Is this true?
So this thing on Wikipedia
http://en.wikipedia.org/wiki/Noisy-channel_coding_theorem
could have left it at the classical statement of the theorem with bullet #1. Then it goes on to say:
2. If a probability of bit error \(p_b\) is acceptable, rates up to \(R(p_b)\) are achievable, where
\(R(p_b) = \frac{C}{1-H_2(p_b)}\).
3. For any \(p_b\), rates greater than \(R(p_b)\) are not achievable.
I have never seen this before. At first glance, this seems questionable, as Fano’s converse gives \(P_e^{(n)} \ge 1 – \frac{1}{nR} – \frac{C}{R}\), which seems to converge to \(H_b(p_e) \ge p_e\) for \(p_e \in [0,0.5]\). So it must mean whatever is used to code this is not going to be a long block code.
One example where this is true is the binary symmetric channel, with uncoded transmission.

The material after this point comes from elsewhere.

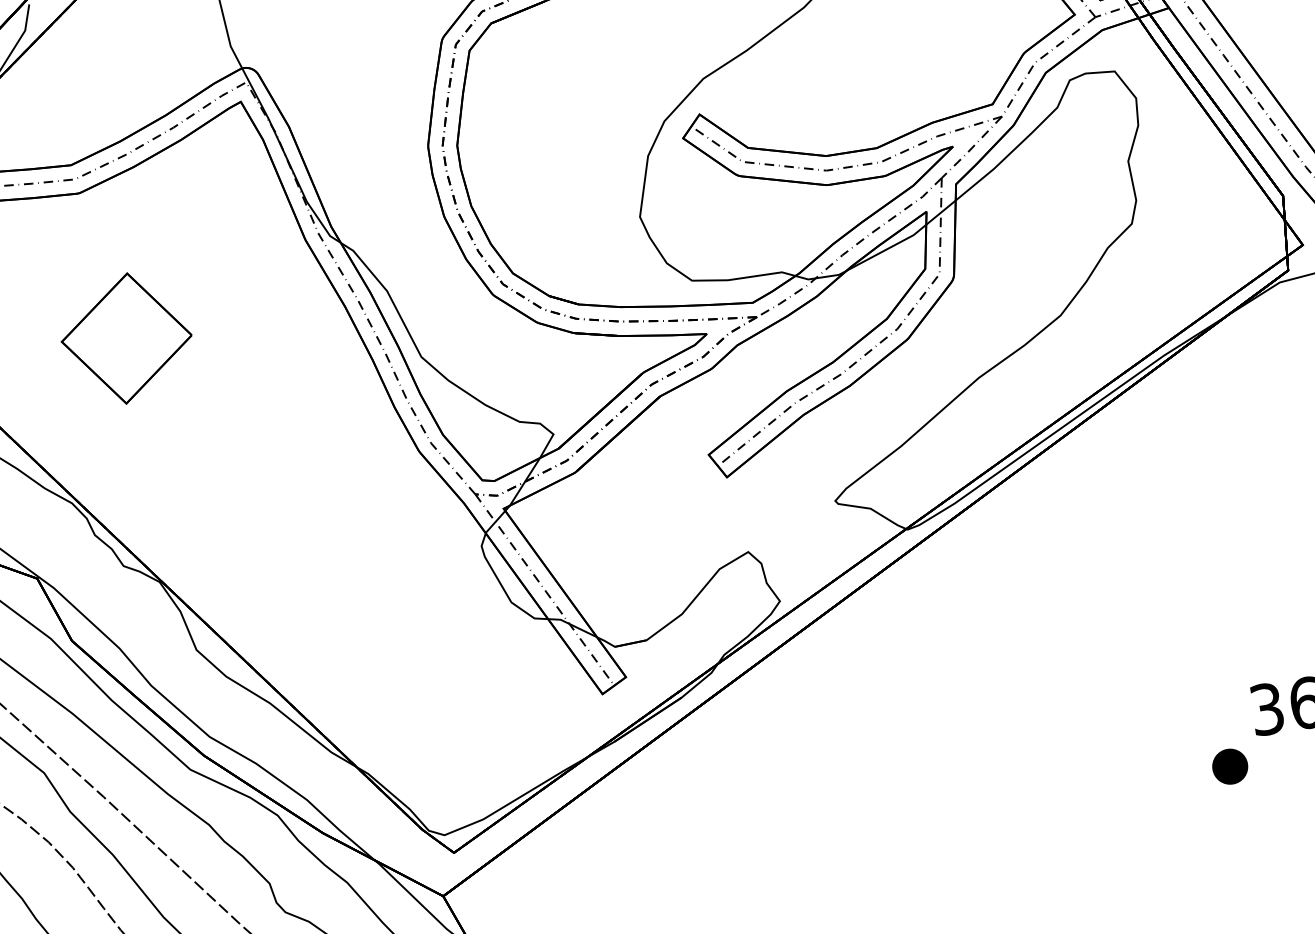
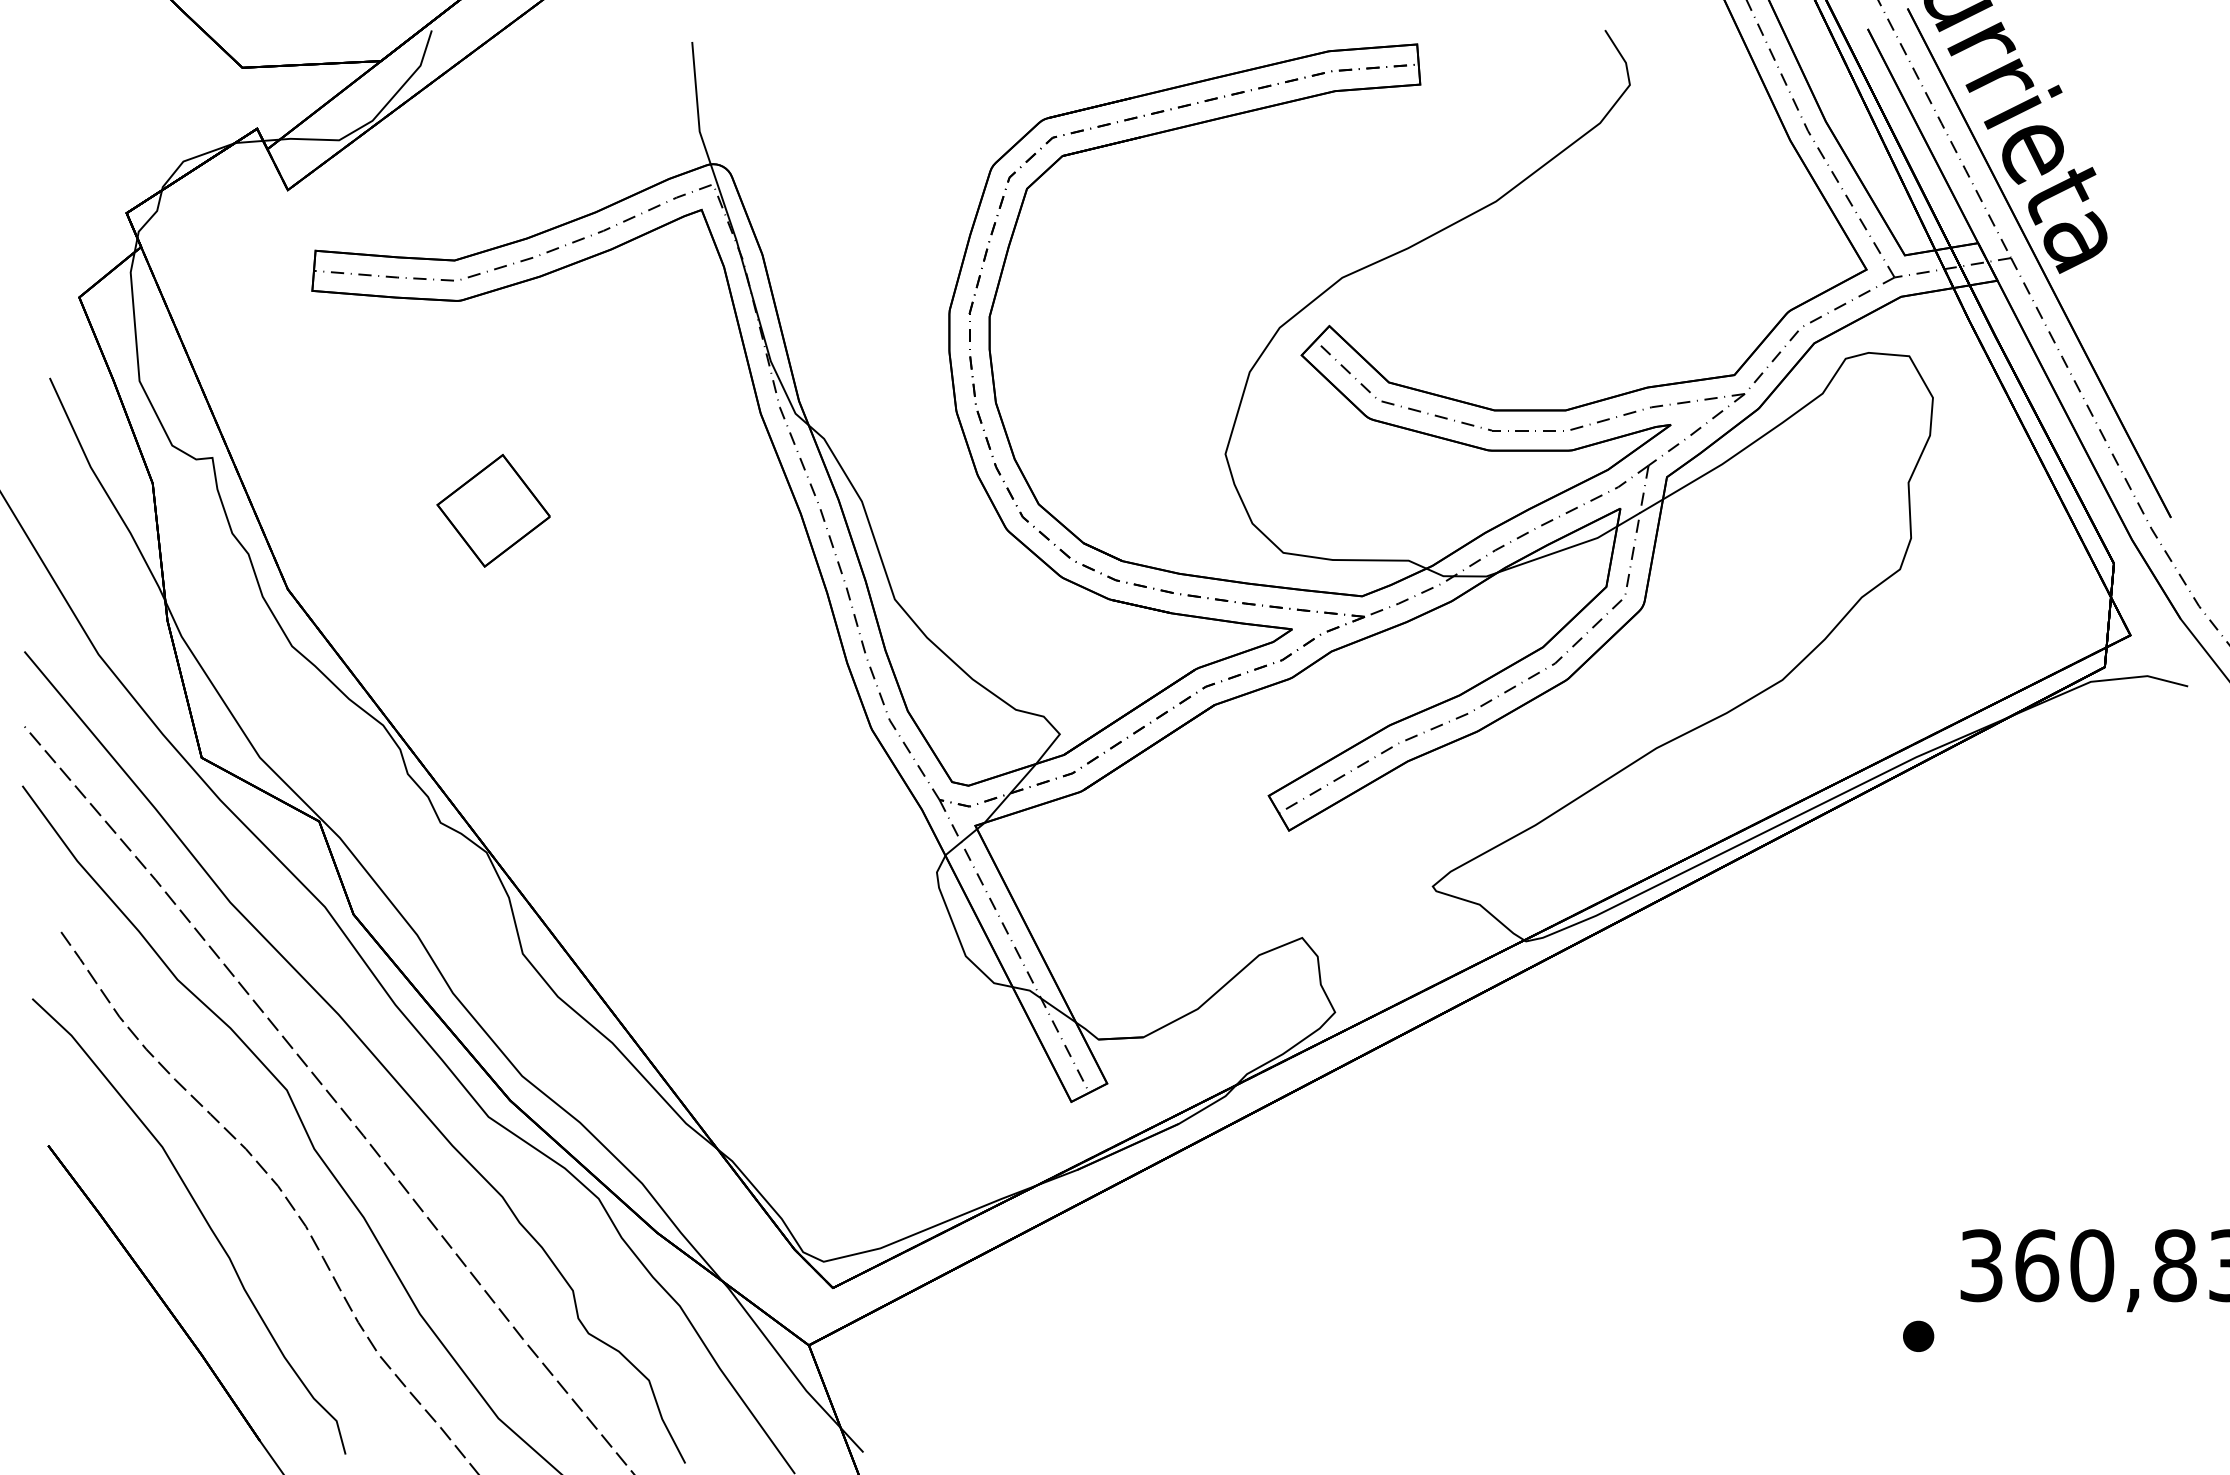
part: (126, 338) -> (493, 510), size x0.62
part: (1230, 765) -> (1918, 1335), size x0.62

But I’m not so sure what is the achievability scheme in general, although I have some ideas — it may involve quantizing the excess codewords to the nearest zero-error codewords. The converse I have no idea.
In terms of the statement, it is really unclear what is meant by “bit error”. In the classical statement, a message from a large alphabet is coded into some \(X^n \in \mathcal{X}^n\) where \(\mathcal{X}\) is the channel input alphabet. After decoding, \(X^n\) is either found correctly, or it is in error. There is no “bit” in here. Even if \(X\) is binary, is the bit error the received (uncooked) bit error? Or is it the decoded (cooked) bit error? Why should the decoded bit error matter, isn’t that a codebook artifact? Or is it the bit error in the original message, if the original message is to be represented by a bit-stream? But that is also entirely arbitrary.
Anyway I’d like a clarification from someone or a reference.
Okay, there is actually a reference given to McKay’s book on page 162, and it does state the theorem in this way. I’ll read it more carefully tonight.